[Brief 1]
Please output the lines of the entries exactly as they are, starting with the line with "Najdi si prácu" and going on through the last line of the entries, both included, and leave out every picture.

[Page extract]
Segment Open

These are some of the decisions currently facing executives, outsourced service buyers and HR managers, superimposing current realities on future demands, and we're beginning to see organizations position themselves by bringing in out-of-industry experience and guidance, and making more stringent and long-term demands of suppliers of products and services.

Does this mean the 'promote from within' philosophy' will soon be a thing of the past? Likely not, so long as those candidates for promotion recognize the forces working on the sector and evolve accordingly, including attending the right seminars and symposia, are plugged into the right information channels and are actively stretching existing relationships and developing new ones that will assist them in years to come. Sounds pretty obvious I think.

If you accept that positioning to meet future demand is critical, and that companies like to deal with companies with vision, then it makes sense to let your existing and potential clients know that not only are you exceptionally well prepared to meet current needs, but that you've anticipated future requirements and taken the steps necessary to meet those requirements. This has to do with capabilities, it involves personnel appointments, it covers expansion plans and it encompasses compliance activities. Some companies realize the importance of this communication - ironically, they're the leaders in most fields. Others are lagging, both on implementation as well as communication. Strange correlation - I think not.

Segment Closed

[Brief 2]
According to the passage on positioning for future demand, why does it make sense for a company to tell existing and potential clients that it has anticipated future requirements?

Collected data
Segment Open

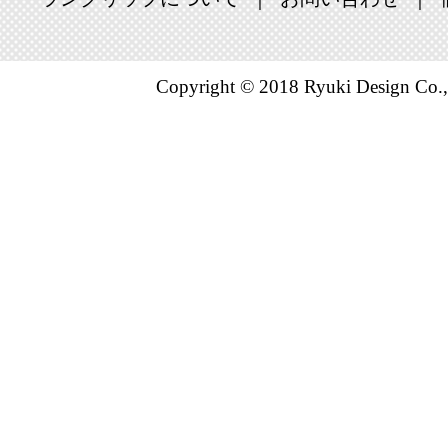
Copyright © 2018 Ryuki Design Co.,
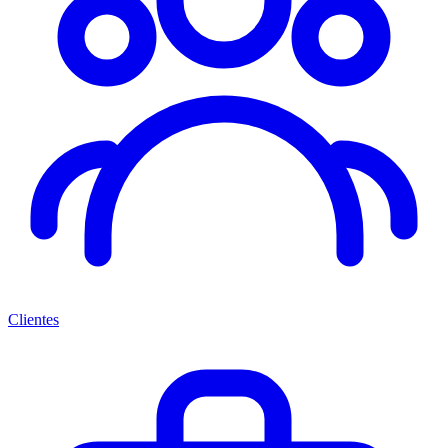
Clientes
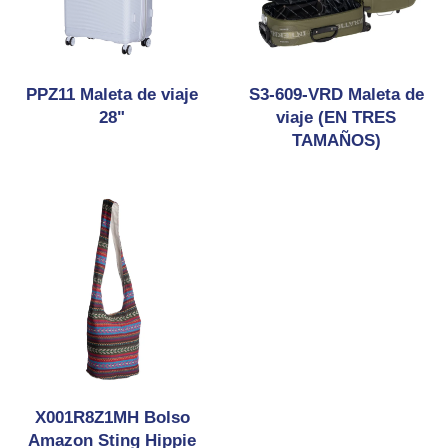
PPZ11 Maleta de viaje
S3-609-VRD Maleta de
28"
viaje (EN TRES
TAMAÑOS)
X001R8Z1MH Bolso
Amazon Sting Hippie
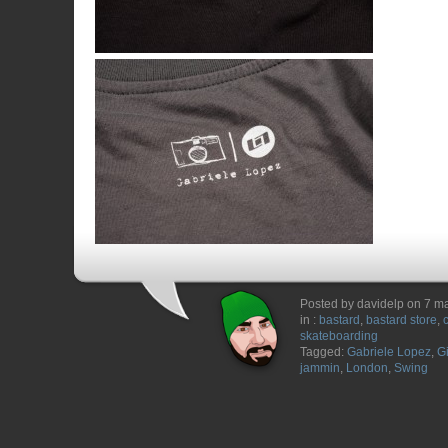
Posted by davidelp on 7 m
in :
bastard
,
bastard store
,
skateboarding
Tagged:
Gabriele Lopez
,
G
jammin
,
London
,
Swing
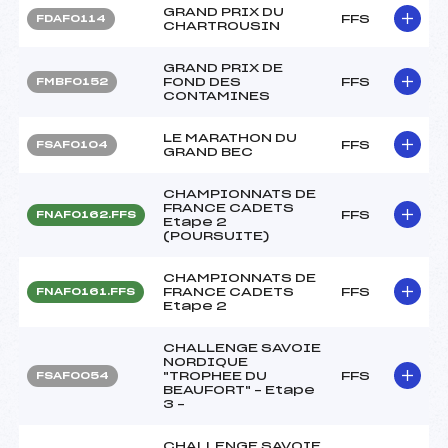
GRAND PRIX DU
FFS
FDAF0114
CHARTROUSIN
GRAND PRIX DE
FOND DES
FFS
FMBF0152
CONTAMINES
LE MARATHON DU
FFS
FSAF0104
GRAND BEC
CHAMPIONNATS DE
FRANCE CADETS
FFS
FNAF0162.FFS
Etape 2
(POURSUITE)
CHAMPIONNATS DE
FRANCE CADETS
FFS
FNAF0161.FFS
Etape 2
CHALLENGE SAVOIE
NORDIQUE
"TROPHEE DU
FFS
FSAF0054
BEAUFORT" – Etape
3 –
CHALLENGE SAVOIE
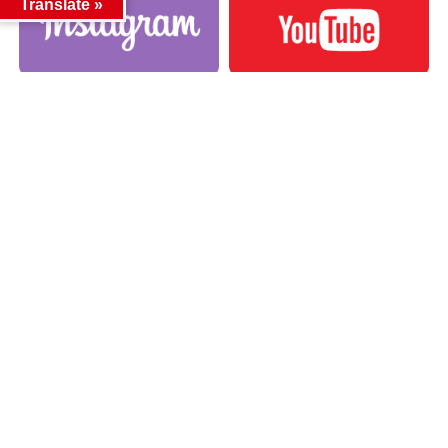
Translate »
カテゴリー
カテゴリー
アーカイブ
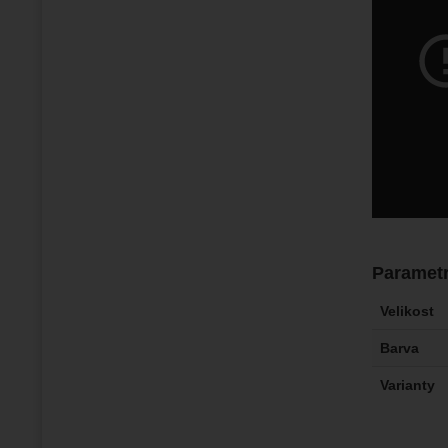
Paramet
Velikost
Barva
Varianty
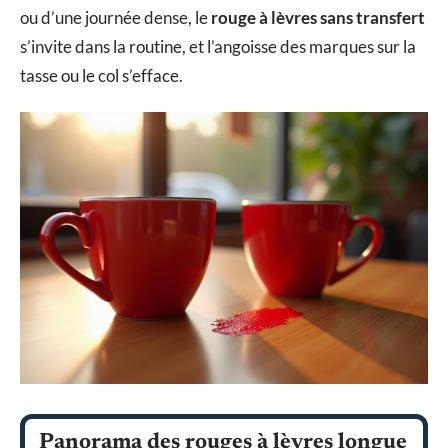
ou d’une journée dense, le
rouge à lèvres sans transfert
s’invite dans la routine, et l’angoisse des marques sur la
tasse ou le col s’efface.
Panorama des rouges à lèvres longue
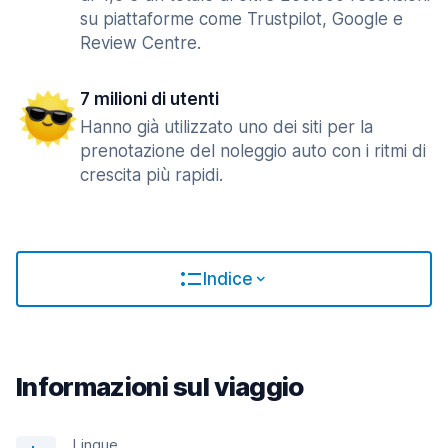
su piattaforme come Trustpilot, Google e
Review Centre.
7 milioni di utenti
Hanno già utilizzato uno dei siti per la
prenotazione del noleggio auto con i ritmi di
crescita più rapidi.
Indice
Informazioni sul viaggio
Lingue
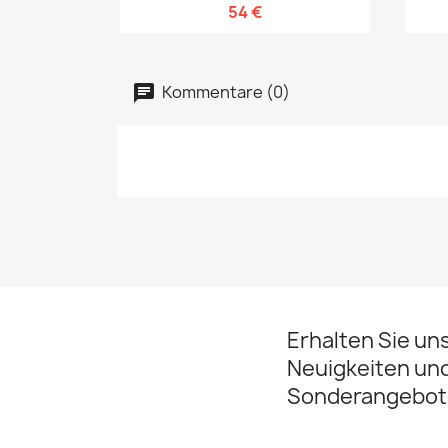
54 €
Kommentare (0)
Erhalten Sie un
Neuigkeiten un
Sonderangebot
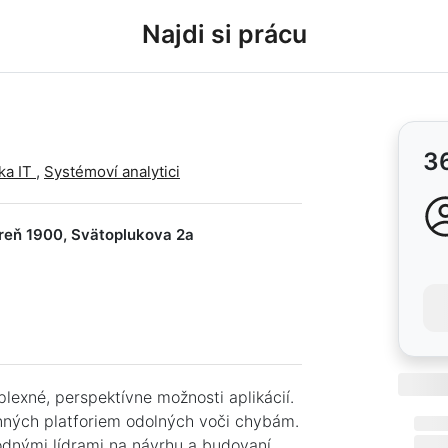
Najdi si prácu
3
tka IT
,
Systémoví analytici
areň 1900, Svätoplukova 2a
exné, perspektívne možnosti aplikácií.
nných platforiem odolných voči chybám.
odnými lídrami na návrhu a budovaní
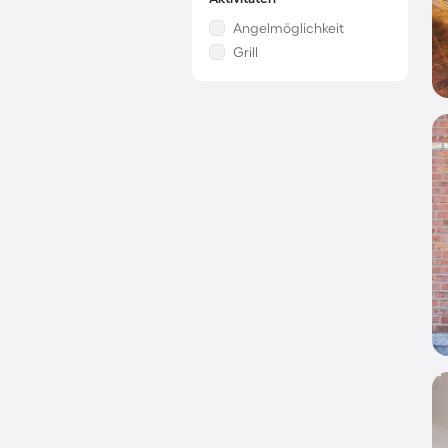
Angelmöglichkeit
Grill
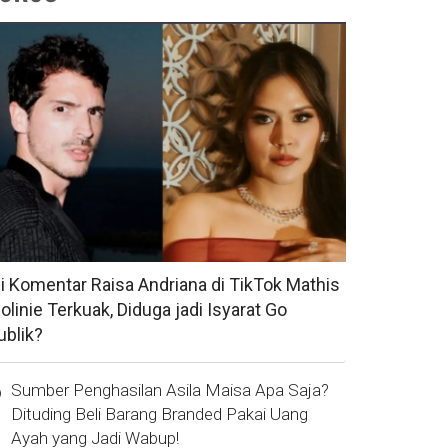
si Komentar Raisa Andriana di TikTok Mathis
olinie Terkuak, Diduga jadi Isyarat Go
ublik?
Sumber Penghasilan Asila Maisa Apa Saja?
Dituding Beli Barang Branded Pakai Uang
Ayah yang Jadi Wabup!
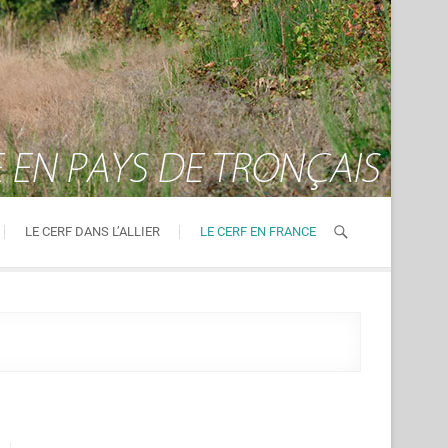
LE CERF DANS L’ALLIER
LE CERF EN FRANCE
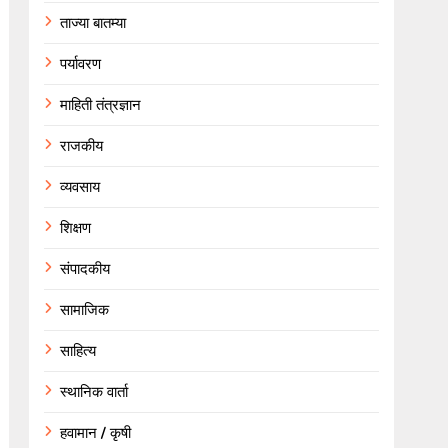
ताज्या बातम्या
पर्यावरण
माहिती तंत्रज्ञान
राजकीय
व्यवसाय
शिक्षण
संपादकीय
सामाजिक
साहित्य
स्थानिक वार्ता
हवामान / कृषी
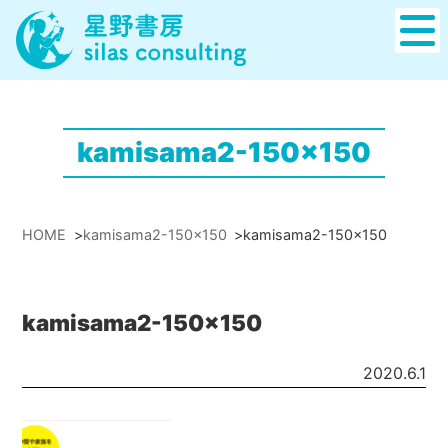
kamisama2-150x150
HOME
>
kamisama2-150x150
>
kamisama2-150x150
kamisama2-150x150
2020.6.1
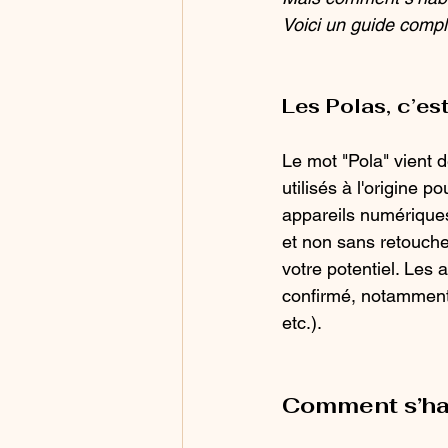
Voici un guide comple
Les Polas, c’est
Le mot "Pola" vient d
utilisés à l'origine p
appareils numériques
et non sans retouche
votre potentiel. Les
confirmé, notamment 
etc.).
Comment s’hab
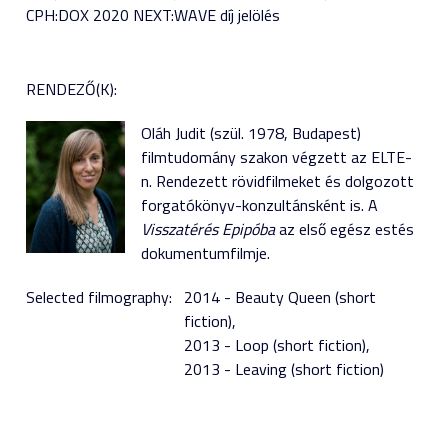
CPH:DOX 2020 NEXT:WAVE díj jelölés
RENDEZŐ(K):
Oláh Judit (szül. 1978, Budapest)
filmtudomány szakon végzett az ELTE-
n. Rendezett rövidfilmeket és dolgozott
forgatókönyv-konzultánsként is. A
Visszatérés Epipóba
az első egész estés
dokumentumfilmje.
Selected filmography:
2014 - Beauty Queen (short
fiction)
2013 - Loop (short fiction)
2013 - Leaving (short fiction)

Segment Closed

[Task response 1]
Najdi si prácu
3
tka IT
,
Systémoví analytici
areň 1900, Svätoplukova 2a
exné, perspektívne možnosti aplikácií.
nných platforiem odolných voči chybám.
odnými lídrami na návrhu a budovaní
Angelmöglichkeit
Grill
si Komentar Raisa Andriana di TikTok Mathis
olinie Terkuak, Diduga jadi Isyarat Go
ublik?
Sumber Penghasilan Asila Maisa Apa Saja?
Dituding Beli Barang Branded Pakai Uang
Ayah yang Jadi Wabup!
LE CERF DANS L’ALLIER
LE CERF EN FRANCE
ताज्या बातम्या
पर्यावरण
माहिती तंत्रज्ञान
राजकीय
व्यवसाय
शिक्षण
संपादकीय
सामाजिक
साहित्य
स्थानिक वार्ता
हवामान / कृषी
kamisama2-150x150
HOME
>
kamisama2-150x150
>
kamisama2-150x150
kamisama2-150x150
2020.6.1
Voici un guide comple
Les Polas, c’est
Le mot "Pola" vient d
utilisés à l'origine p
appareils numériques
et non sans retouche
votre potentiel. Les
confirmé, notamment 
etc.).
Comment s’hab
CPH:DOX 2020 NEXT:WAVE díj jelölés
RENDEZŐ(K):
Oláh Judit (szül. 1978, Budapest)
filmtudomány szakon végzett az ELTE-
n. Rendezett rövidfilmeket és dolgozott
forgatókönyv-konzultánsként is. A
Visszatérés Epipóba
az első egész estés
dokumentumfilmje.
Selected filmography:
2014 - Beauty Queen (short
fiction)
2013 - Loop (short fiction)
2013 - Leaving (short fiction)

[Task response 2]
It makes sense if you accept that positioning to meet future demand is critical and that companies like to deal with companies that have vision. Telling clients shows that the company is well prepared for current needs and has also taken the steps needed to meet future requirements.